Just to put it (very) simple: in FreeBSD, all processes are either capable of running (placed on the run queue of the scheduler) or are waiting for some activity (blocked, placed on sleep queues). When processes are blocked on sleep queues, they can specify a wait channel message, which is the column you are describing. You can also see this message show up if you press ^T in the terminal:

$ 
load: 0.00  cmd: sh 97917 [ttyin] 5.75r 0.00u 0.00s 0% 1364k

As you can see, the process is blocked on "ttyin", which means the process is waiting for input on the TTY, which makes sense.

These states aren't documented, mainly because the strings that are used are spread throughout the tree and are subject to change. "kqread" just means a process is blocked on kqueue(2). "select" means a process is blocked on select(2). "nanslp" means a process sleeping on a nanosleep(2) call.


----------



## quintessence (Nov 8, 2010)

Hello , 

What about state *Name , what does it mean ?

I found only similar name as parameter *NameBuffer in AcpiNsBuildExternalPath function , but ...


----------



## ed@ (Nov 8, 2010)

So you want to know what it means when the string starts with an asterisk?
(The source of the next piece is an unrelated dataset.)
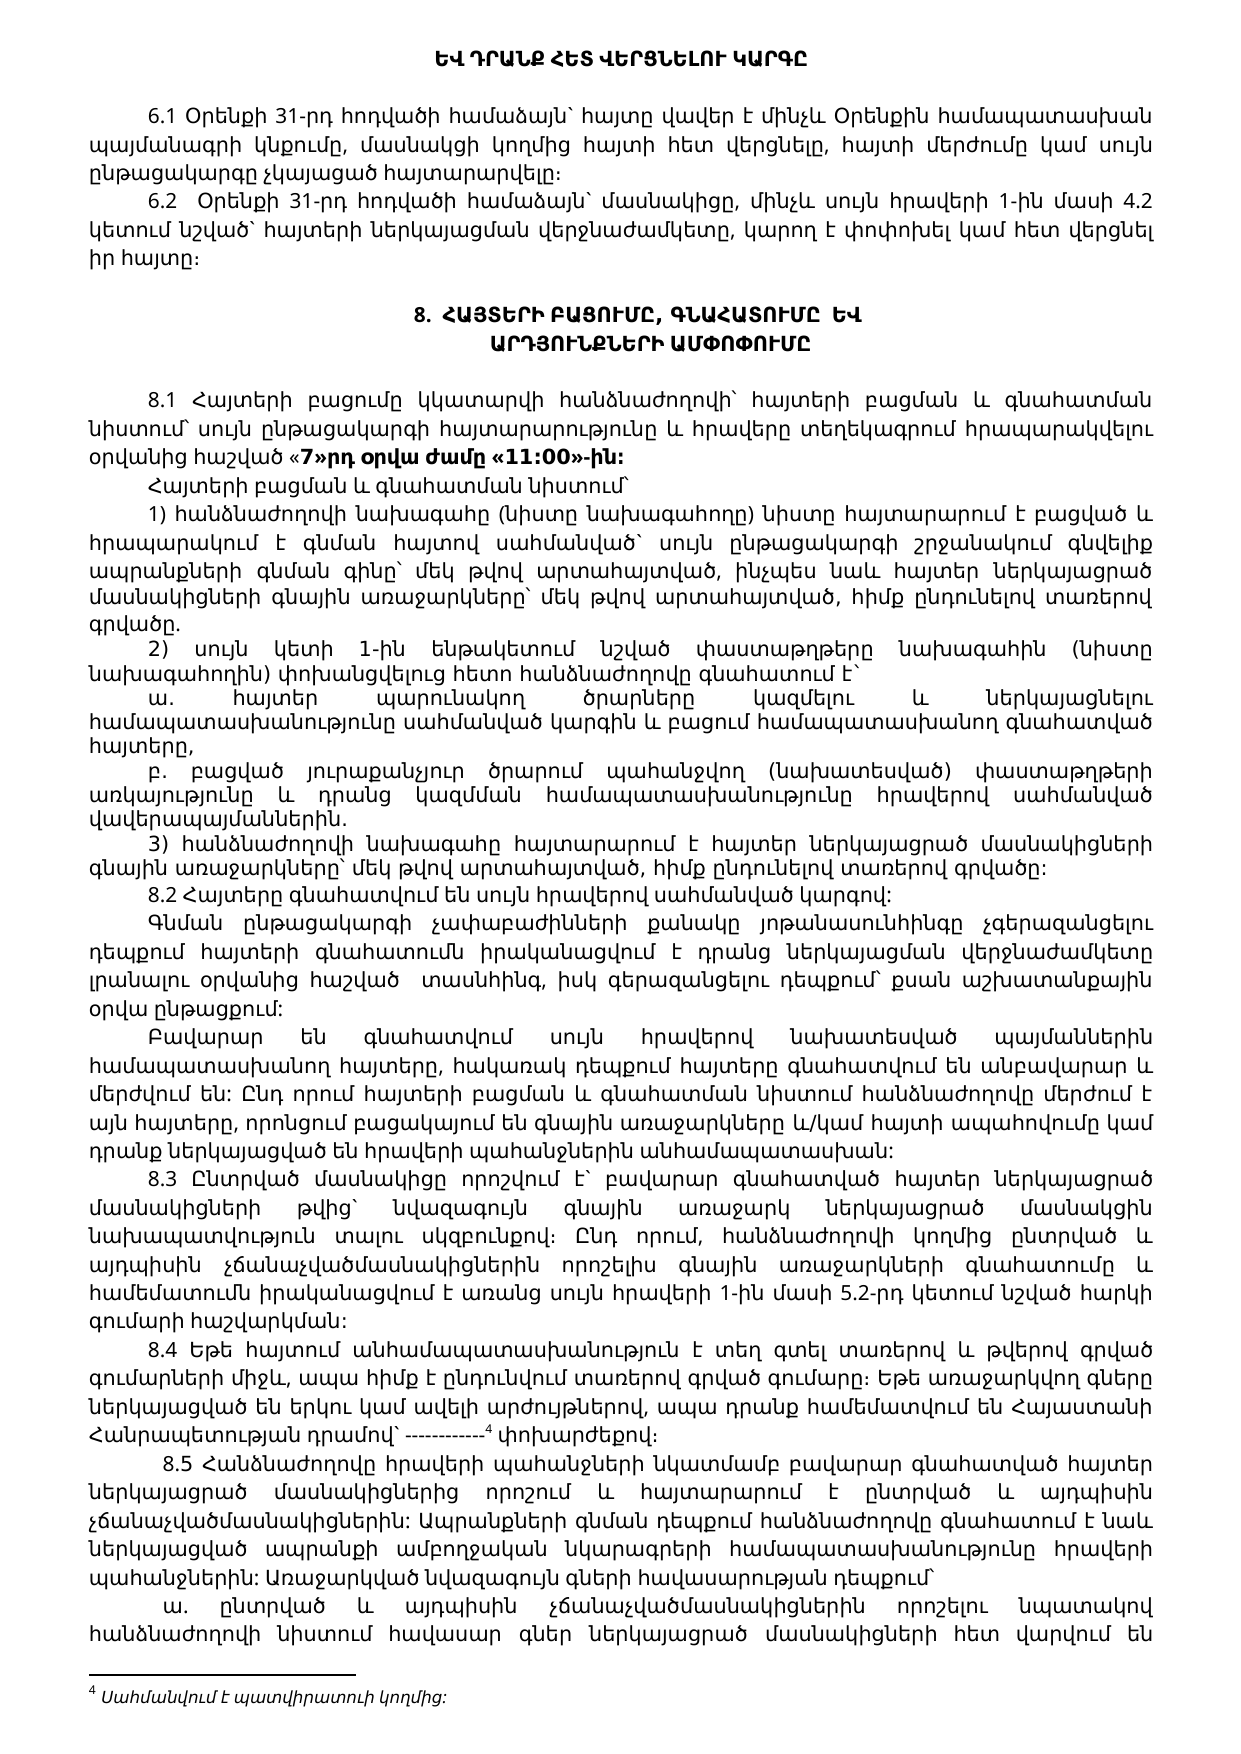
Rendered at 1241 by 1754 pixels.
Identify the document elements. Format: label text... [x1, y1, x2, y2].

That means it's currently blocked on a lock (e.g. a mutex) inside the kernel.


----------



## quintessence (Nov 8, 2010)

Hello , 

No , I want to know what means Name in *Name


----------



## ed@ (Nov 9, 2010)

quintessence said:
			
		

> Hello ,
> 
> No , I want to know what means Name in *Name



It's a description of the lock. Each lock in the kernel also has a wchan-like string associated with it.


----------



## quintessence (Nov 9, 2010)

Hello , 

Yes, but where I can find info what does exactly mean this description Name :stud

I have processes which sometimes stucks in *Name state for a while , and I wonder what exactly causing the lock , and because currently I don't have compiled any debug info ( or sysctl enabled ) I believe it is somewhere documented / mentioned . And until now I found related info ( similar to *Name ) only in sys/dev/acpica .


----------



## ed@ (Nov 9, 2010)

That's probably the name cache:

`fgrep -r '"Name' /sys/kern`


----------